Kara Walker’s new exhibition ‘Go to Hell or Atlanta, Whichever Comes First’ at Victoria Miro is one of the best shows this year. Comprised of sketches, paintings, and her trademark paper-cuts, the show is vast and yet everything feels essential.
The sketches contain fragments of highly-politicised text, with titles such as ‘I THRIVE IN CONFINEMENT’, that add an extra level of unsettling narrative to the already evocative images. The paintings are complex and gore-filled as is to be expected from her characteristically dark work but the most exciting of her pieces are upstairs and envelop an entire wall.
Her paper-cuts confront the viewer with life-sized depictions of ‘blackness’, and the political and social problematics of such a description. These silhouette portraits of imagined characters display greatly exaggerated facial characteristics that have been historically and stereotypically assigned. The hyperbolic stereotype makes overt reference to institutionalised racism and casual preconceptions that remain ingrained.
All manner of atrocities occur in Walker’s works. Alongside the overt investigations of race, Walker’s works are also vocal about class and gender issues and other abuses of power. These are exposed via images of rape, aggression, police oppression, the KKK, lynching, birth, pole dancing, decapitation, war and slavery.
Those oppressed in Walker’s work are not individuals. These faceless faces stand-in for the millions who have suffered similar but unique and personal oppression.

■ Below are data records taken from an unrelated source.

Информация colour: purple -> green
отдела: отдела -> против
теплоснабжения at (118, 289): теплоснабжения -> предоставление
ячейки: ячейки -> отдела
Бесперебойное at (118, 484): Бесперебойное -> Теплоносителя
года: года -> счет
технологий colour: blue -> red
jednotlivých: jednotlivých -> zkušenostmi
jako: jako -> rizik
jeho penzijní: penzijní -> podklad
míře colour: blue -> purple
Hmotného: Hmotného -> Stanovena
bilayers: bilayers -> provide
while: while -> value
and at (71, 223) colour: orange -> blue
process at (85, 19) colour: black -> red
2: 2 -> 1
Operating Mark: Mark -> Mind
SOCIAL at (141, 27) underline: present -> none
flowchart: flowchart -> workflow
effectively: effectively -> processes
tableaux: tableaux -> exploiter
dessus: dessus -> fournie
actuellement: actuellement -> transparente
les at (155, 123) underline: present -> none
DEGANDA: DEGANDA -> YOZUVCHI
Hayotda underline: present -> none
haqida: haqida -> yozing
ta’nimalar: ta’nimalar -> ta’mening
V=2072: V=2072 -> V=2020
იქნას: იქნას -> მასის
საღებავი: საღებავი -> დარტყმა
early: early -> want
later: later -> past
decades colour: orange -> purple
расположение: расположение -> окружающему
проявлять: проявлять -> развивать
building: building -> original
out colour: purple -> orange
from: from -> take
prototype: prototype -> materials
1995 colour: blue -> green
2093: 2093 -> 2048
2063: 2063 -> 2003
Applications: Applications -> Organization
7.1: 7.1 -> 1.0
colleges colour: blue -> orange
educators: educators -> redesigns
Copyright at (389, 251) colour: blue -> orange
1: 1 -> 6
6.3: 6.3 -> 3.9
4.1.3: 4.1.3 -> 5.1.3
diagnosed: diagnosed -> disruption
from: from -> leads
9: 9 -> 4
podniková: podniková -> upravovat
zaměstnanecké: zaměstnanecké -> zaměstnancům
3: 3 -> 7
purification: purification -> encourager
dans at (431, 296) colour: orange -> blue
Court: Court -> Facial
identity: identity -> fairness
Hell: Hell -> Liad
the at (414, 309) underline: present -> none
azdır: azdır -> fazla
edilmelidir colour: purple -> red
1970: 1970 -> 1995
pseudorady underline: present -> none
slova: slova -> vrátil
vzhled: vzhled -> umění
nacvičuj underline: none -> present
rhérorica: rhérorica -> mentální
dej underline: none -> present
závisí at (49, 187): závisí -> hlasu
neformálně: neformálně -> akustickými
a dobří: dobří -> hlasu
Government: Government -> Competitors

By creating faceless characters, she creates a universal symbol that can be applied to many people and across all time periods. Narratives are suggested with no real beginning or end, the timeline is unfixed. The facelessness also interrupts personal empathy, forcing the viewer to observe from a distance. There is no possibility for intervention, we are powerless and we have failed. We have become complicit.
The past cannot be altered but future events can. Walker’s work shows human abuses and failures. Compliments are less useful than criticism and for this reason a cheerful artwork cannot force us to better ourselves. We must be provoked.
The artist’s work is beautiful and difficult to look at, and in its fearlessness it forces us to ruminate. We are a flawed species, we do terrible things to each other and we try to forget. Forgetting is a useful way to suppress painful experiences but there are some things that we must force ourselves to remember so that they can never occur again.
Kara Walker provides this forced remembrance in her exhibition. She gives us humanity by exposing us to a grotesque lack of it.